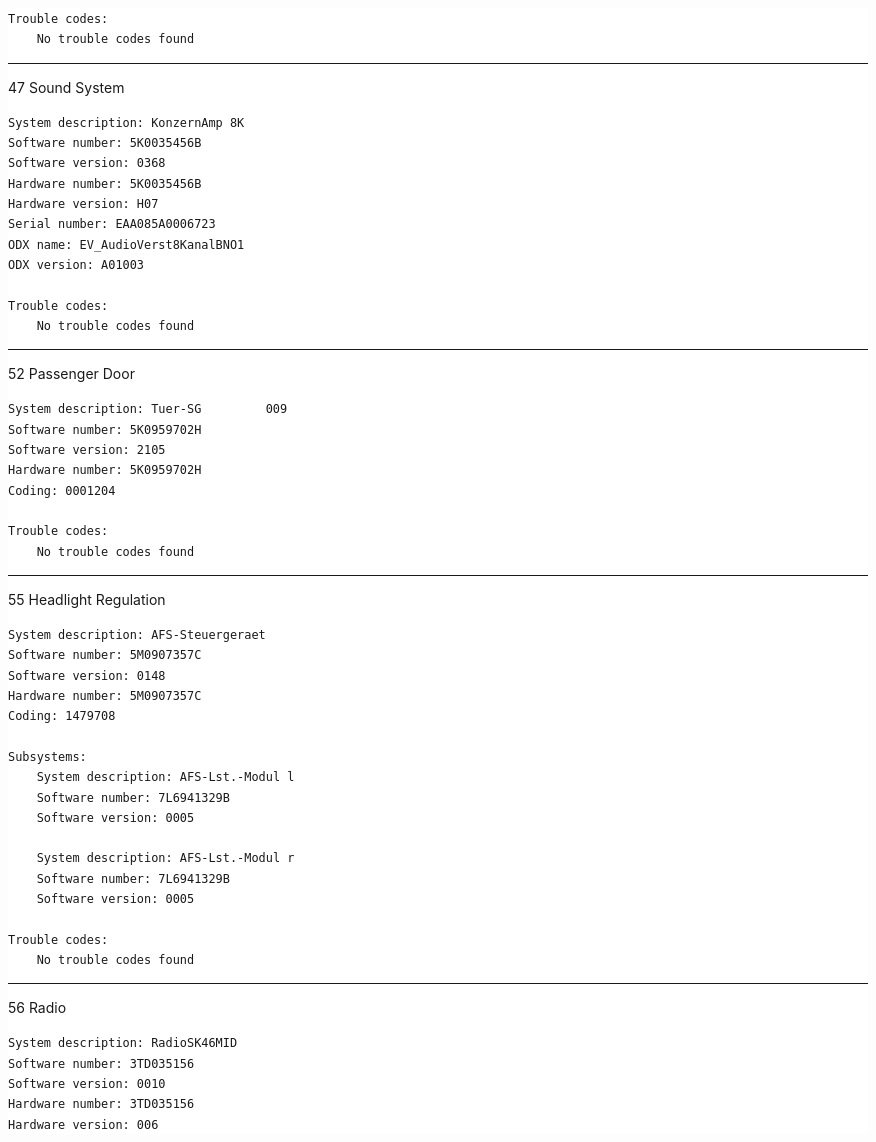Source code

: 
    Trouble codes:
        No trouble codes found

---------------------------------------------------------------
47 Sound System

    System description: KonzernAmp 8K
    Software number: 5K0035456B
    Software version: 0368
    Hardware number: 5K0035456B
    Hardware version: H07
    Serial number: EAA085A0006723
    ODX name: EV_AudioVerst8KanalBNO1
    ODX version: A01003

    Trouble codes:
        No trouble codes found

---------------------------------------------------------------
52 Passenger Door

    System description: Tuer-SG         009
    Software number: 5K0959702H
    Software version: 2105
    Hardware number: 5K0959702H
    Coding: 0001204

    Trouble codes:
        No trouble codes found

---------------------------------------------------------------
55 Headlight Regulation

    System description: AFS-Steuergeraet
    Software number: 5M0907357C
    Software version: 0148
    Hardware number: 5M0907357C
    Coding: 1479708

    Subsystems:
        System description: AFS-Lst.-Modul l
        Software number: 7L6941329B
        Software version: 0005

        System description: AFS-Lst.-Modul r
        Software number: 7L6941329B
        Software version: 0005

    Trouble codes:
        No trouble codes found

---------------------------------------------------------------
56 Radio

    System description: RadioSK46MID
    Software number: 3TD035156
    Software version: 0010
    Hardware number: 3TD035156
    Hardware version: 006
====================
**Work instructions**
Quote only the lines from the one containing "System description: AFS-Lst.-Modul r" through the final line of the records, with both ends included.

**Reply**
        System description: AFS-Lst.-Modul r
        Software number: 7L6941329B
        Software version: 0005

    Trouble codes:
        No trouble codes found

---------------------------------------------------------------
56 Radio

    System description: RadioSK46MID
    Software number: 3TD035156
    Software version: 0010
    Hardware number: 3TD035156
    Hardware version: 006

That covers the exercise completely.